Cyber Crime: How it Affects Your Business


The British Government have warned companies and businesses of ‘cyber crime’ and is now issuing advice on how to protect themselves from cyber threats reported the BBC. A conference took place at the Foreign Office in September and ministers and officials from the communications intelligence agency, GCHQ, will advise companies to use a more secure approach from now on.

Cyber crime is can cause a huge loss to companies and it is estimated that an amazing £21 billion is lost a year to cyber crime. Among those attacked include energy suppliers, broadcasters and banks. The victims of this modernised crime also shockingly include government departments and academic institutions.

A revealing survey in which was conducted by BAE Systems Detica suggested nearly 90 per cent of UK businesses were very confident over their companies. Despite this, the head of GCHQ will inform business leaders that this confidence put into their defence is misplaced with potentially major implications for the economy and customers trust in online services.

Lobain is set to ask members and chief executives or organisations how confident they are that their company’s most important information is safe from cyber threats and if they understand the consequences for the company’s reputation, share price or even if the organisation will even exist if it were to suffer from a security breach via cyber crime. The planned meeting will be addressed by William Hague, the foreign secretary and Vince Cable, the business secretary.
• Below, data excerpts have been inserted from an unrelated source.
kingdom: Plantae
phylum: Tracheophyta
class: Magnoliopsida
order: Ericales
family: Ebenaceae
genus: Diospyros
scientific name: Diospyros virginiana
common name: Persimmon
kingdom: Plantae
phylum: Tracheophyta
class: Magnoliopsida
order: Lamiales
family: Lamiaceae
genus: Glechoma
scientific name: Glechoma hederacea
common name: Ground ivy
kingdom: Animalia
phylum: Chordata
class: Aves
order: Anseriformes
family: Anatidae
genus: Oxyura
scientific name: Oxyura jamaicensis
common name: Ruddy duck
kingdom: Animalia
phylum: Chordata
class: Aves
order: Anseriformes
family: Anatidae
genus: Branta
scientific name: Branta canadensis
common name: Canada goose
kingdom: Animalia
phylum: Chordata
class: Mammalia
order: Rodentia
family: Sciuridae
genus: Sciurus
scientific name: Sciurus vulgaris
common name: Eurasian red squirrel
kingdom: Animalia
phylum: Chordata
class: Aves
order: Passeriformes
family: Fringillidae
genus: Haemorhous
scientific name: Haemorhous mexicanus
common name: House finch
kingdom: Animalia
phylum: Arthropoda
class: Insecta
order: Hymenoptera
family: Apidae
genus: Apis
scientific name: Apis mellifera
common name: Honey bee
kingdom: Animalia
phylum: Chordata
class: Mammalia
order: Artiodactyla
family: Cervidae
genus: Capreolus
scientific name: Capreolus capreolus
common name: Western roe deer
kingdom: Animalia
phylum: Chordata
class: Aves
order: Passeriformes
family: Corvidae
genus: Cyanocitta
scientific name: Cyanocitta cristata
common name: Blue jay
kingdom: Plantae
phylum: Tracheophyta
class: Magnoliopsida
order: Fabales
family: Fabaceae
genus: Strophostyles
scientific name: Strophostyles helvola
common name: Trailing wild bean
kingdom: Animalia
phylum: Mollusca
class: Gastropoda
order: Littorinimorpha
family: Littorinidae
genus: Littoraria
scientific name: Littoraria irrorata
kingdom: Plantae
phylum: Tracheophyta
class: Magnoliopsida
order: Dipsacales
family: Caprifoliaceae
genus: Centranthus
The meeting is expecting to allow Lobain to explain past examples of how organisations have lost intellectual property and also millions of pounds because of such attacks through computing.

Back in June of 2011, the head of UK security agency MI5 stated that it was battling “astonishing” amounts of cyber attacks on the industry of the UK. Evans explained that internet "vulnerabilities" were being exploited by criminals as well as states.

Additionally, in September, intelligence agencies called for closer co-operation with companies operating in sectors that could help them identify cyber criminals and terrorists. British services GCHQ stated they were keen to hear from small and medium-sized firms that could provide them with the technology to deal with cyber threats.